Logo depois da sanção do pacote anticrime por Bolsonaro, a Associação dos Magistrados Brasileiros (AMB) e a dos Juízes Federais do Brasil (Ajufe) acionaram o Supremo, sob a alegação de que não há como dar execução à lei “sem provocar aumento de despesas”. Cidadania, Podemos e PSL também entraram com ações no STF.

As ações foram sorteadas para ficar sob a relatoria de Fux, mas devido à urgência do assunto e à proximidade da vigência da lei, Toffoli decidiu agir com pressa.

“O relator, se houver pedido de reconsideração, tem competência para analisar. Não tem nenhum problema quanto a isso. O importante é fixar parâmetros que deem segurança jurídica”, afirmou na ocasião o presidente do STF, esclarecendo que tratou previamente do tema com Fux.

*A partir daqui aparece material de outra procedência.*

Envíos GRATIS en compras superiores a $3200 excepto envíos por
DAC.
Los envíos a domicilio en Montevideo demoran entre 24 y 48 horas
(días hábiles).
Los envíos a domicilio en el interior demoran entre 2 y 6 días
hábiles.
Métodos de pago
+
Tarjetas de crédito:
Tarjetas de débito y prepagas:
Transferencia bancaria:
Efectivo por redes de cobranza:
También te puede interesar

A maioria do STF, inclusive o próprio Toffoli, apoia o juiz de garantias, conforme antecipou o Estado.

Questionamento. Um dos principais auxiliares do vice-presidente do Supremo Tribunal Federal (STF), ministro Luiz Fux, o juiz Bruno Bodart da Costa chegou a questionar no Twitter a implantação da figura do juiz de garantias.

“Perguntas relevantes sobre o juiz de garantias: Quantos inocentes serão efetivamente absolvidos em razão dessa nova salvaguarda? Quantos culpados serão indevidamente inocentados (incluindo prescrição) em razão dessa nova salvaguarda?”, questionou Bodart no Twitter, no dia 26 de dezembro.

COM A PALAVRA, A ASSOCIAÇÃO DOS MAGISTRADOS BRASILEIROS (AMB)

Em nota, subscrita por sua presidente, a juíza Renata Gil, a Associação dos Magistrados Brasileiros (AMB) declarou que a decisão do ministro Luiz Fux ‘é mais uma demonstração de que a magistratura brasileira é imparcial e que a Constituição e a lei atual já asseguram a isenção dos julgamentos’.

“A Associação dos Magistrados Brasileiros (AMB) saúda a decisão do ministro Luiz Fux, do Supremo Tribunal Federal (STF), de atender o pleito feito pela própria AMB de suspender liminarmente a legislação que visa a introduzir no país uma nova figura no sistema jurídico, que seria o juiz de garantias.

Essa é mais uma demonstração de que a magistratura brasileira é imparcial e que a Constituição e a lei atual já asseguram a isenção dos julgamentos.

A magistratura brasileira reitera seu compromisso com a sociedade.

Cumprimos nosso papel de defender a Constituição Federal, que estabelece o princípio da unicidade e do juiz natural, garantindo às partes do processo a máxima transparência quanto aos reais responsáveis pelo julgamento das ações.”

Renata Gil, presidente da AMB

COM A PALAVRA, A CONAMP

Também em nota, a Associação Nacional dos Membros do Ministério Público (Conamp) destacou que a decisão de Fux, retirando liminarmente pontos do Pacote Anticrime, ‘sinaliza que o sistema acusatório permanecerá salvaguardado’.

“A Conamp acredita que o ministro Fux tomou a decisão acertada, considerando que o Ministério Público brasileiro terá tempo para se reestruturar diante das alterações promovidas que representam os interesses da sociedade”, avalia Manoel Murrieta, vice-presidente da entidade.